The St. Ambrose School for Girls(35)



I think of her ditching her two best friends in the rain without a care.

I think of my shampoo, my clothes, and that memo.

I think of her on that mountain with Nick Hollis.

The ball smacks into my chest, the impact stinging my sternum and making a sharp noise. Distantly, I hear the cheer of my teammates, and I see them turn to each other, already celebrating, congratulating themselves for staying alive in the game. Ms. Crenshaw likewise leaps into the air as Hot RA cringes back in an exaggeration of frustration on the sidelines.

Across the field, Greta’s expression does not change. And that’s when I realize that if I do this for her, things’ll only get worse because she’ll be pissed I was the one who scored and kept us going. But if I don’t even up this game for her, things’ll only get worse because I’ll have denied her what she demanded of me.

Succeed or fail, I cannot win.

So I don’t close my hands. I don’t curl my arms up to my meager chest and capture the ball. I let that which was intended by some invisible, irrational force for me and me alone to bounce free, another arc created at the transfer of energy, one that results in the football bouncing across the ground, until it comes to rest just out of bounds.

Fuck you, Greta.

There’s a moment of confusion in the field. No one can understand what’s happened. And then the opposing team starts jumping up and down and cheering, Hot RA running out into their midst and getting swarmed by those he chose at the beginning. Especially Francesca.

My team falls silent as their declarations of survival evaporate. They are all disappointed, but none seem surprised. Their expressions are of self-censure, as if they knew they shouldn’t have trusted any job to somebody like me. These girls trudge off the field, heading for the Igloos full of iced sodas.

Greta does not leave the field. She’s set her crosshairs on me, like she would blow me out of my cheap sneakers if she could.

I have no regrets. I’ve voluntarily placed myself in hot water, and the result of my freedom of choice improves my lot in life here at Ambrose for no other reason than it relieves the sting of randomness. Greta could have been in another dorm. I could have been born more inside the normal neural bandwidth. I could have slept through the night way back at the beginning. There could have been someone, anyone, on campus, on the planet, who she’d rather have tortured. Instead, like the ball that came to me through no skill of Ms. Crenshaw’s and no finesse of my own, I’m Greta’s lucky catch for the game of at least this semester, and likely the whole of my sophomore year.

But I’m choosing her ire now.

As I proceed back toward the picnic tables, no one pays any attention to me. The other girls who were uninvolved in our largely incompetent contest have transitioned quickly to other topics of discussion. Or maybe they’re all studiously ignoring me, shutting me out from discourse that they neglect to recall they’ve not included me in thus far anyway.

There’s one face that’s turned to me, however, one set of eyes that meets my own.

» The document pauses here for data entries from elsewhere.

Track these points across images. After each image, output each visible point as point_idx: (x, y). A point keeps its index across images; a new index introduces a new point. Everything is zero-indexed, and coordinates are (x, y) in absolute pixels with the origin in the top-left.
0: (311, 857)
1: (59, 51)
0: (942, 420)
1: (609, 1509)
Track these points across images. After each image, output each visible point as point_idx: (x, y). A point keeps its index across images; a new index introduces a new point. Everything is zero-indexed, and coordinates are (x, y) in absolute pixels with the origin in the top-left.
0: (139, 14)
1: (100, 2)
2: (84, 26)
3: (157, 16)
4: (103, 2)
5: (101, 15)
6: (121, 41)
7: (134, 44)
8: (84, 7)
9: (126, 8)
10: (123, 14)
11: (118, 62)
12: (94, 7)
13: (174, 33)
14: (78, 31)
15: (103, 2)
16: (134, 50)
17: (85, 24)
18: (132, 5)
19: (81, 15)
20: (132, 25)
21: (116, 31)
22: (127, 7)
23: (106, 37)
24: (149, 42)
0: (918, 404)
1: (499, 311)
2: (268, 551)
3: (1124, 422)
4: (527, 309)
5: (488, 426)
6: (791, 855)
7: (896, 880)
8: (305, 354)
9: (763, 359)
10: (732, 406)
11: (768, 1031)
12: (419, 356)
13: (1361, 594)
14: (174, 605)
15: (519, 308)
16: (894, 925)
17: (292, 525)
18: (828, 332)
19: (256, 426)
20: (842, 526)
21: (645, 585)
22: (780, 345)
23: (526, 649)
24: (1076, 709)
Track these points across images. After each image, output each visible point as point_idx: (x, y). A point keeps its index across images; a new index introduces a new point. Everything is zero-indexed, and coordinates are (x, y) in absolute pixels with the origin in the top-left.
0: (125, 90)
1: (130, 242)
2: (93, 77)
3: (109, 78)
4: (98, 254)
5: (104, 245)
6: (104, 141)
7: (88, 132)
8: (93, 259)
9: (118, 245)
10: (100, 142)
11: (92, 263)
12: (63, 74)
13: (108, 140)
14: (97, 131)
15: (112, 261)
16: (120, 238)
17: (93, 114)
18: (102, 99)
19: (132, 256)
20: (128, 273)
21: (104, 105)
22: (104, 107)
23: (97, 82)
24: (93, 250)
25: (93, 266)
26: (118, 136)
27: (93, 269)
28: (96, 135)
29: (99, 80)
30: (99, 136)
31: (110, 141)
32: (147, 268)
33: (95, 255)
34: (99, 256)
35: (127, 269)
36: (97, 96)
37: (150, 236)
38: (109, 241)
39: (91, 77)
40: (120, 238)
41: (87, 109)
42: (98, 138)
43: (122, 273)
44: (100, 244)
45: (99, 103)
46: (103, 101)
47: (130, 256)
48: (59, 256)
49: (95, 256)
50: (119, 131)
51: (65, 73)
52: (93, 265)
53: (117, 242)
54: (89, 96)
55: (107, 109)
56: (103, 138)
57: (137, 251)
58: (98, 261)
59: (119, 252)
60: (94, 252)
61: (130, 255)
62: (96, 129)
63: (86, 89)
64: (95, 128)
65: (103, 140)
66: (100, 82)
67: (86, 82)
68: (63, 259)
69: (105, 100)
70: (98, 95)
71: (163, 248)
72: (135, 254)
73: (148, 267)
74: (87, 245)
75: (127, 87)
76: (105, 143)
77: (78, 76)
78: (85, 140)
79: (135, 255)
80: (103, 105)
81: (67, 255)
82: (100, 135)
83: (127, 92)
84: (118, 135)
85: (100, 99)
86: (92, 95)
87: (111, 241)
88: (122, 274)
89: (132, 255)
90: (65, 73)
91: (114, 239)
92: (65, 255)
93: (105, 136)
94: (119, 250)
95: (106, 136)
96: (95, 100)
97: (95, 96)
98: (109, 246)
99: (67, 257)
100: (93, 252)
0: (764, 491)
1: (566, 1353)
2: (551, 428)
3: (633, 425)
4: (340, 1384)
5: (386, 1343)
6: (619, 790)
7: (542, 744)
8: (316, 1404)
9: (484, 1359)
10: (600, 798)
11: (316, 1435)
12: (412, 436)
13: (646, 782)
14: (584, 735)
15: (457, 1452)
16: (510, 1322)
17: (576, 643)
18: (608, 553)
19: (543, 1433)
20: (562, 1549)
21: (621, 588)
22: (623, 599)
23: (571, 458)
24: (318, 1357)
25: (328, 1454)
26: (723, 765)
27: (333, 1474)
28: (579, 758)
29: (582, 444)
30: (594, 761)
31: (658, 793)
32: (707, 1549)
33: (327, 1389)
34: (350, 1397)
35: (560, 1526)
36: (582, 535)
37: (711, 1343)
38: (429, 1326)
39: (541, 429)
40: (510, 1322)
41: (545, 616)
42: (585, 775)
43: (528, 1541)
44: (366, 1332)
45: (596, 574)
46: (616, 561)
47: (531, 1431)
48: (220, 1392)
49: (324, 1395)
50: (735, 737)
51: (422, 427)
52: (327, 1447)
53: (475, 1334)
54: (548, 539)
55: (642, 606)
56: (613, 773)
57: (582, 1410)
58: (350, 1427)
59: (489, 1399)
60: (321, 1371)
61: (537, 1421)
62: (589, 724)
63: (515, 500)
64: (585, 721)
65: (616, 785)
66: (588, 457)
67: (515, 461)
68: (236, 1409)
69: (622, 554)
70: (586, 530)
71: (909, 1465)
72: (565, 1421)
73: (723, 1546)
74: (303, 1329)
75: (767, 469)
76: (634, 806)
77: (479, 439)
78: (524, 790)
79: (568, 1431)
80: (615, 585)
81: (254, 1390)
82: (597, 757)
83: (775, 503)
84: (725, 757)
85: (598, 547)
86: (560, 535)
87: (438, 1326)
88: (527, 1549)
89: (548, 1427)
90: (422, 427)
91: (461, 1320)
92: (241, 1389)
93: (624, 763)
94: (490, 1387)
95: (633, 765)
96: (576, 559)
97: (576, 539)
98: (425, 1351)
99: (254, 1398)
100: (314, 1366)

Strots is sitting on her tabletop, her fellow athletes in a loose configuration around her, a fist not fully closed. She’s looking right at me, and there’s a wise light in her eye. After so many years of her being in end zones and scoring goals, she knows what I did. She knows I could easily have held on to that ball and gotten the points and kept my team alive. She knows that I made a conscious choice, that that was not a fumble.

Strots smiles at me. It’s a closeted smile, a mere lift to one corner of her lips. But I catch it.

And I smile back, also in secret.

Strots gives me a nod of respect and then refocuses on Keisha, who’s debating another member of the field hockey team. I continue over to the table I was at, the table on which Ms. Crenshaw’s coleslaw has passed its congealed, brewing stage and is now moving on to dehydration in the sunlight.

As I resume my perch, Ms. Crenshaw does not come over to engage me and commiserate. She’s received an unexpected boon. Hot RA is talking to her sincerely, his hand on her shoulder, his eyes kind as he attempts, I assume, to frame the very expected loss in a favorable light. What he fails to see, or deliberately ignores, is that his attention is the win for my geometry teacher. Her face is turned up to his with the rapture of a sunflower to the unimpeded summer sky. She’s drinking in this nourishment, as for once, the object of so much of her effort—monitoring those car windows against the weather must be a lot of work—sends in her direction exactly what she’s been trying to receive, a Hail Mary ball caught in the only end zone that matters to her.

I’d like something cold to drink, but Greta’s by the Igloos with the cold sodas and there’s a small crowd of spectators around her. From time to time, one or two of the girls glance in my direction, and then look away quickly as they see me staring. I have a feeling that Greta will not leave those coolers until it’s time to get back on the bus. She knows I must be thirsty, but she also knows I won’t tread into enemy territory.

But it’s okay. Everything is okay. The angle of the sun has changed and my table is now in the shade, sure as if the tree beside me approves of my actions and is showing it by granting me cover. The afternoon is cool outside of the direct rays, and as my heart rate begins to return to normal, my body temperature drops.

I think back to the moment that football left my grasp and bounced onto the ground. I took something Greta wanted away from her. I thwarted her superiority. I got her back.